» **Records for the exercise**
|---|
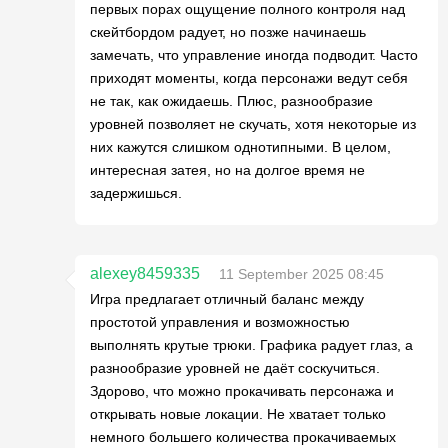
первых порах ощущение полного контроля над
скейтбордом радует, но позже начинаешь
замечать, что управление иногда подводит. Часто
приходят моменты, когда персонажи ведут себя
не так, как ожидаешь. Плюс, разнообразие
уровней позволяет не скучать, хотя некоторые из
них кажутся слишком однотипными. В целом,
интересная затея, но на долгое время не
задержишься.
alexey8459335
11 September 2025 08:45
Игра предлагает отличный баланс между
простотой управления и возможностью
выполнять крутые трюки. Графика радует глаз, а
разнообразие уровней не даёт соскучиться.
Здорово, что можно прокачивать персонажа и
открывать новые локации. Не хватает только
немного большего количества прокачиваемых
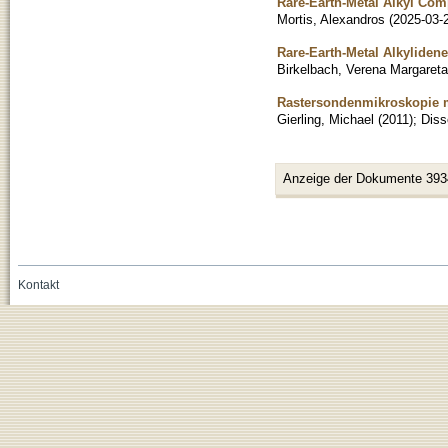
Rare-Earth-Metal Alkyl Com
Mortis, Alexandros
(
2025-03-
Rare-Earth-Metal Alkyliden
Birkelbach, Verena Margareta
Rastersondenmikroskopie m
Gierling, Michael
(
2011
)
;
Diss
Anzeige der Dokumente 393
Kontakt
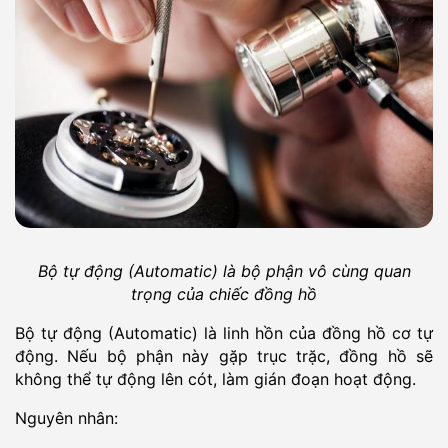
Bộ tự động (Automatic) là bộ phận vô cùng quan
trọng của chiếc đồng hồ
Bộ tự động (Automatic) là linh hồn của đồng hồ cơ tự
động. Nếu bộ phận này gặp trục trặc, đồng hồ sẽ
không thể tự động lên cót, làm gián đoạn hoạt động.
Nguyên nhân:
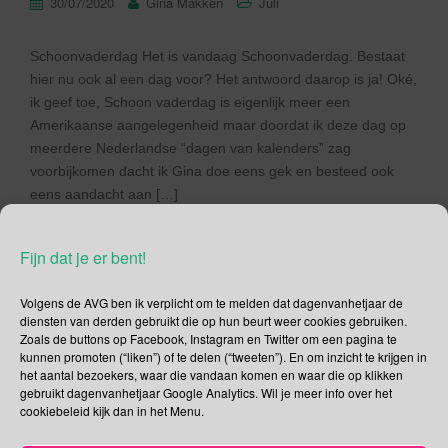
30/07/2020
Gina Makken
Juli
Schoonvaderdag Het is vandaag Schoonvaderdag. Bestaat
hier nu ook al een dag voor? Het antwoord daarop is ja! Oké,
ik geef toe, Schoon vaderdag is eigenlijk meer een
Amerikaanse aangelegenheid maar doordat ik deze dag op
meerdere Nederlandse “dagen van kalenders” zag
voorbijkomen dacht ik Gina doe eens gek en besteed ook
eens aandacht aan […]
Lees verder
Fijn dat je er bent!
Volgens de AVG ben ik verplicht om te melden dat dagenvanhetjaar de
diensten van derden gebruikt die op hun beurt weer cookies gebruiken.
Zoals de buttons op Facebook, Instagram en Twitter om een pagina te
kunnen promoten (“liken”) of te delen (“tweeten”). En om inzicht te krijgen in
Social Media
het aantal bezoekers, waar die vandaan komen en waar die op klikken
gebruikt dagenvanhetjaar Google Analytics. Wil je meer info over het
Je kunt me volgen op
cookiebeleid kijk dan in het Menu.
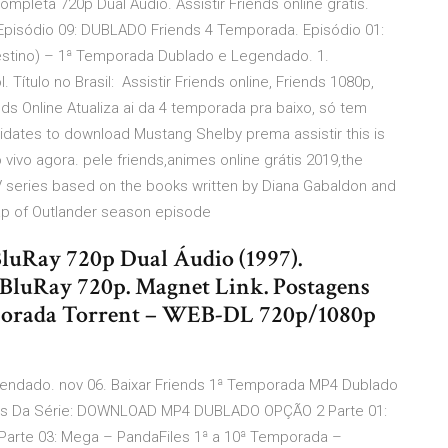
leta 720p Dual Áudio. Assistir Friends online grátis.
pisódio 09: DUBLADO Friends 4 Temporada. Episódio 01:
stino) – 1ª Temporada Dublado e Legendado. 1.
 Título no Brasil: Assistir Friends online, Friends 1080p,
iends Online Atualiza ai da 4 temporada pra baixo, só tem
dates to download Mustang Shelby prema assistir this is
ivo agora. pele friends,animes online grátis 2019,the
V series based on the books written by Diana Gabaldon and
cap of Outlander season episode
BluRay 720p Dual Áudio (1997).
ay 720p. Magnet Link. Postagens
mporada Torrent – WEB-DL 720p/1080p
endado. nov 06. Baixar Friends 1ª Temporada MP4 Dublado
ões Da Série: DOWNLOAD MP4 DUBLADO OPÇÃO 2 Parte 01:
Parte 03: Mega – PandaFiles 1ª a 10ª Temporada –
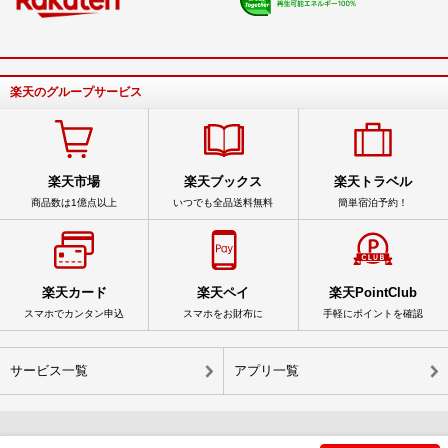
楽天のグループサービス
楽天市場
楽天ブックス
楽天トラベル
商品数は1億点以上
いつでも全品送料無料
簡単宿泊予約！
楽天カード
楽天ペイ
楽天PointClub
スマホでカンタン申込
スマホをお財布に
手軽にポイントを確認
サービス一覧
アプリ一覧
|---|
» **What is needed**
In the entries above, find the line containing "11 September 2025 08:45" and the line containing "eens aandacht aan […]"; give again exactly those two lines and every line between them, minus the pictures.

» **Answer to this exercise**
11 September 2025 08:45
Игра предлагает отличный баланс между
простотой управления и возможностью
выполнять крутые трюки. Графика радует глаз, а
разнообразие уровней не даёт соскучиться.
Здорово, что можно прокачивать персонажа и
открывать новые локации. Не хватает только
немного большего количества прокачиваемых
Rare-Earth-Metal Alkyl Com
Mortis, Alexandros
(
2025-03-
Rare-Earth-Metal Alkyliden
Birkelbach, Verena Margareta
Rastersondenmikroskopie m
Gierling, Michael
(
2011
)
;
Diss
Anzeige der Dokumente 393
Kontakt
Bộ tự động (Automatic) là bộ phận vô cùng quan
trọng của chiếc đồng hồ
Bộ tự động (Automatic) là linh hồn của đồng hồ cơ tự
động. Nếu bộ phận này gặp trục trặc, đồng hồ sẽ
không thể tự động lên cót, làm gián đoạn hoạt động.
Nguyên nhân:
30/07/2020
Gina Makken
Juli
Schoonvaderdag Het is vandaag Schoonvaderdag. Bestaat
hier nu ook al een dag voor? Het antwoord daarop is ja! Oké,
ik geef toe, Schoon vaderdag is eigenlijk meer een
Amerikaanse aangelegenheid maar doordat ik deze dag op
meerdere Nederlandse “dagen van kalenders” zag
voorbijkomen dacht ik Gina doe eens gek en besteed ook
eens aandacht aan […]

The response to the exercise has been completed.